An example of digitalization used in the Energy Utilities Industry adding to materials engineering manufacturing processes is using digital twins. “...the digital twin can represent the evolution of structure, process, and performance of the material over time, with regard to both process history and in-service environment.”(1) Some of the manufacturing engineering composite contributions through digitization technology use digitization additive engineering, some use digitalization life-cycle engineering, and some use digitalization digitization engineering modeling. The enormous technological difference in digitalization of how data is gathered, stored, and presented allows materials engineering to move faster in materials development stages and creates environments in the digitized world simulating actual use for computational “testing” stages not requiring a wide range of “real world” physical trials. “There are 3 main considerations to truly enable a digital transformation in materials science R&D: data entry and management, the physical or computation experimental data, and AI-driven screening and analysis.”(2)

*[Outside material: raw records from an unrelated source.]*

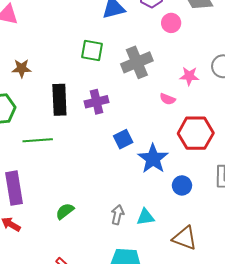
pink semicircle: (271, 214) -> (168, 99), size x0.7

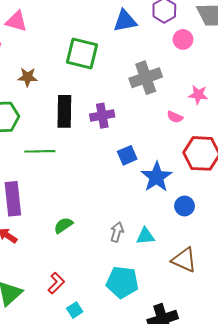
green square: (92, 50) -> (82, 54), moved, size x1.4

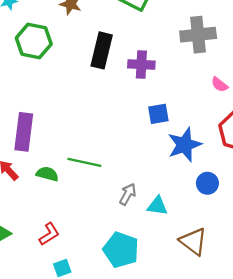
green line: (40, 151) -> (84, 162), moved
green semicircle: (63, 225) -> (47, 174), moved, turned 36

“AI-driven automation is one basis for future smart Composite 4.0 factories” (3). Once materials engineering has finished R&D, manufacturing is the next step for equipping Energy Utilities with up-to-date provisions for their energy systems. Dedicated digitalization is not involved in only one part of the materials’ processes from inception to sustained use. The term “dedicated” also refers to the digitization software, cloud infrastructure, and connected digital ecosystem merging IT and OT to bring materials engineering products into practical Energy Utility use. Industries like Energy Utilities, relying on this type of dedicated digitalization in the digital transformation, move forward in profits and technological progress by relying on the changes digitalization has brought about.

Resources:

  1. Kalidindi, S. R., Buzzy, M., Boyce, B. L., & Dingreville, R. (2021). Digital Twins for Materials. Frontiers in Materials. https://doi.org/10.3389/fmats.2022.818535
  2. Collins, Dr. R., (October 28, 2021). What is Required for a True Digital Transformation in Materials R&D?, IDTechEx. https://www.idtechex.com/en/research-artucle/what-is-required-for-a-true-digital-transformation-in-materials-r-d/25091
  3. Gardiner, G., (July, 07, 2020). Composites 4.0: Digital transformation, adaptive production, new paradigms. Composite World.